Maybe love is easier when you’re sporting a 128-carat diamond. This seems to be part of the message as Beyoncé serenades her spouse, Jay-Z, in the power couple’s most recent addition to their “About Love” Tiffany & Co. ad campaign.
The latest result from the “close collaboration and a shared vision,” is an Emmanuel Adjei-directed video of Bey serenading Jay with a rendition of Moon River.
In an homage to luxury and Breakfast at Tiffany’s, which featured the same song and the same rock sported by Audrey Hepburn 60 years ago, the separated lovers begin the minute-and-a-half ad pining for each other from afar. Jay-Z appears clacking away at an antique typewriter, encased in a glass penthouse, a lonely perch above a winking night cityscape. Beyoncé looks out from the solitude of a luxury private jet with the near priceless Tiffany Diamond winking below her yearning eyes.
At long last, they reunite, Beyoncé behind a piano, black dress and blond updo channeling her inner Hepburn with a take on the actress’s memorable 1961 performance. A lovestruck Jay-Z pulls out his Super 8 camera (which he in fact also uses in real life) to record the moment.
“It is a story of longing and reunion — a bond that transcends space and time,” Tiffany & Co. said in a press release.
Related Guides
The “About Love” video also features the requisite long, mountain-silhouetted sunset shot along with Jay-Z’s footage of Beyoncé grinning and the couple popping what appears to be Bottega Gold champagne. And then more diamonds as Jay-Z lays back in his lover’s lap, with the husband sporting a huge, white stone and Beyoncé a ludicrously large yellow nugget.
Love it or not, “About Love” certainly hits its luxe mark.
At the end of August, the new Tiffany & Co. ad campaign broke, featuring the quartet of Beyoncé, Jay-Z, the humongous diamond necklace, and “Equals Pi” (a rarely seen Jean-Michel Basquiat painting), and set off a social media storm. Some were upset about Basquiat’s art being used to market commerce; others about the “blood diamond” and the racist history of African diamond mining.
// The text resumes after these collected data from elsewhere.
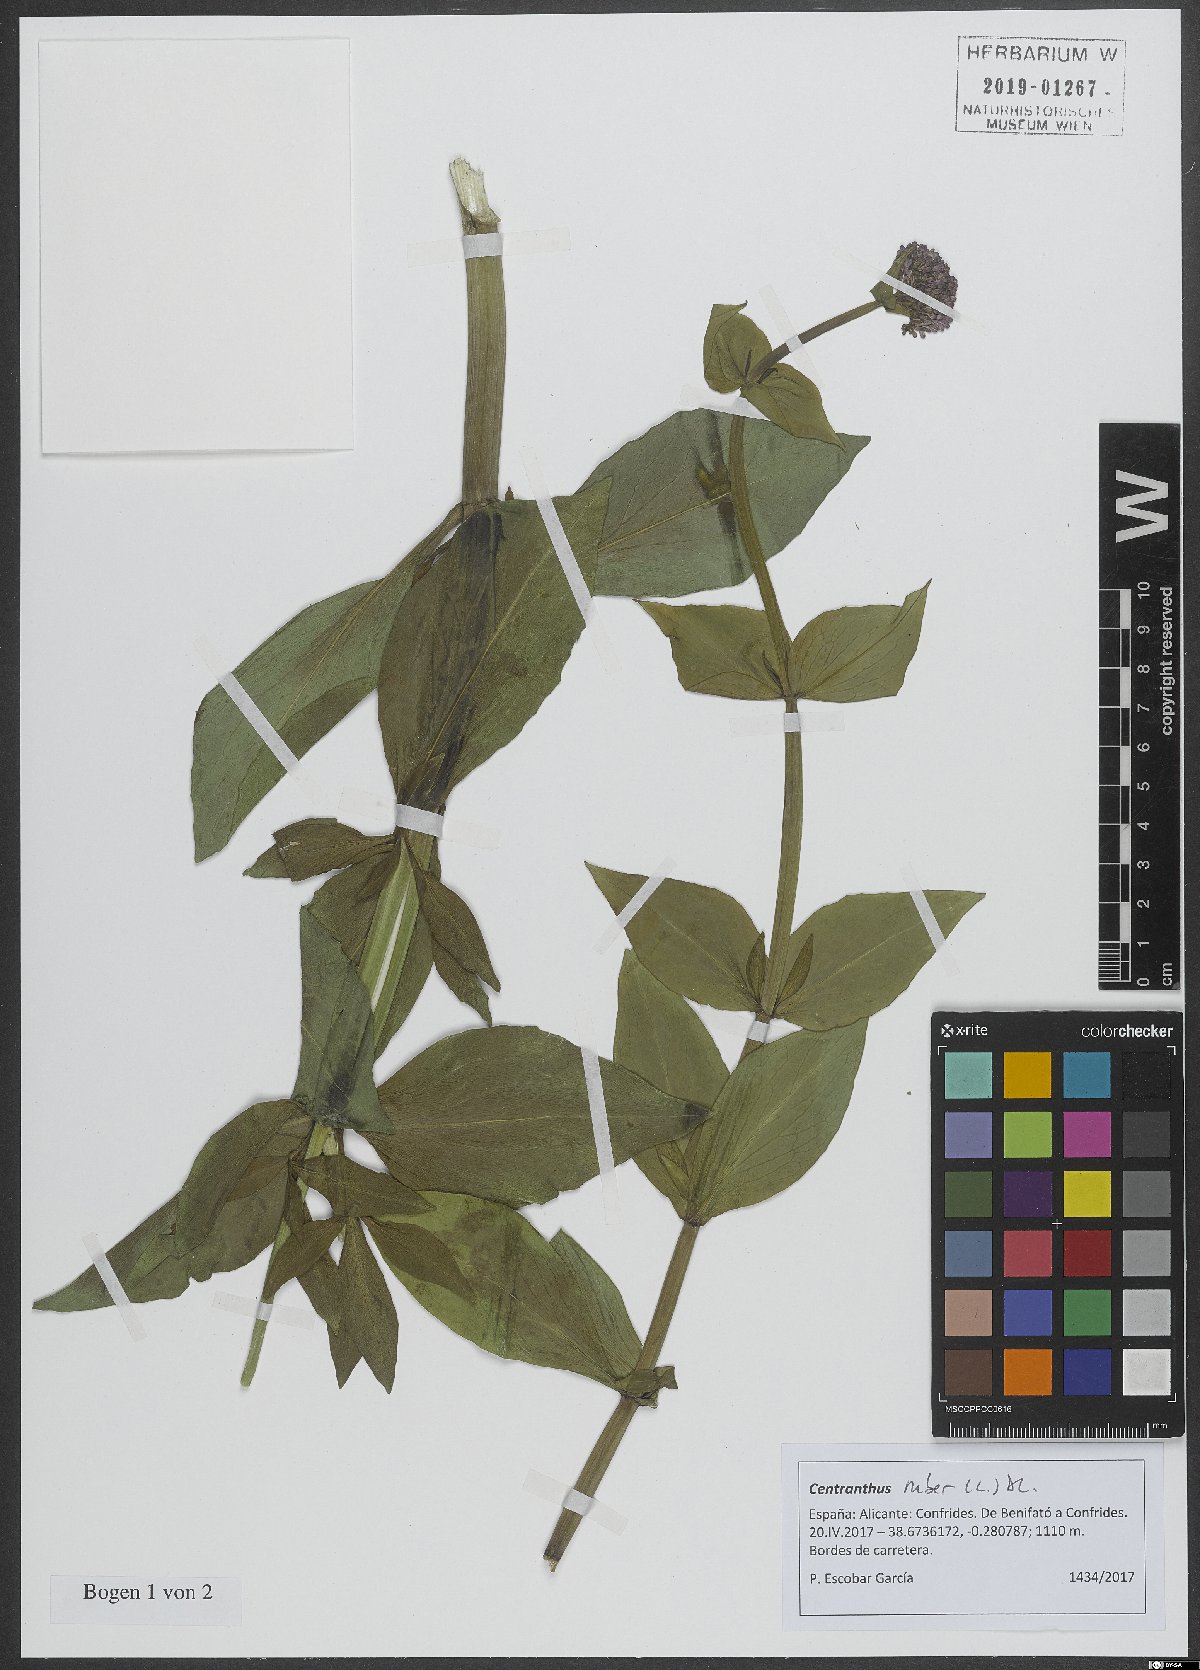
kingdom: Plantae
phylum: Tracheophyta
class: Magnoliopsida
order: Dipsacales
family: Caprifoliaceae
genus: Centranthus
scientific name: Centranthus ruber
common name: Red valerian
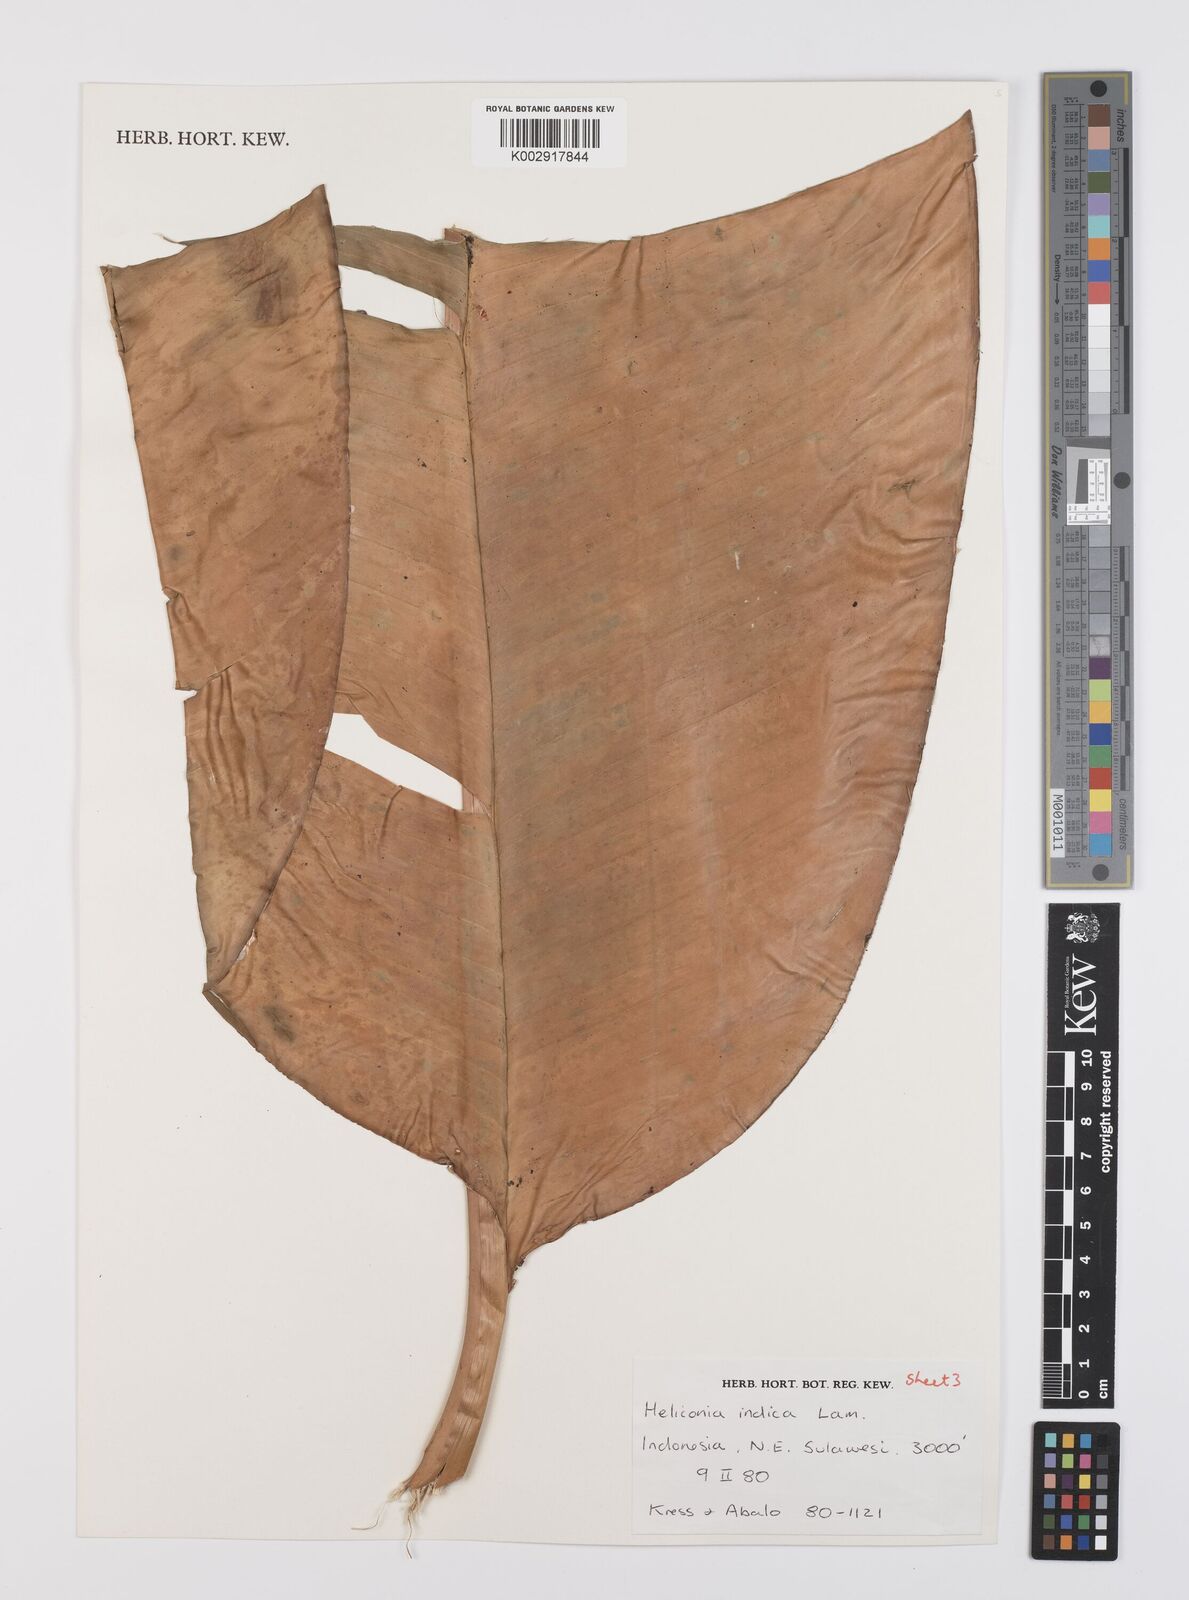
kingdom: Plantae
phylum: Tracheophyta
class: Liliopsida
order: Zingiberales
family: Heliconiaceae
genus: Heliconia
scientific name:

None of that seems to have had any effect on the relationship between the Shawn Carter Foundation and Tiffany & Co., however. The collaborators are currently at work on two more shorts, directed by Dikayl Rimmasch and Derek Milton, and are also branching out into philanthropy. Tiffany & Co. teamed up with BeyGood and the Foundation, pledging $2 million in scholarship funds for students at Historically Black Colleges and Universities.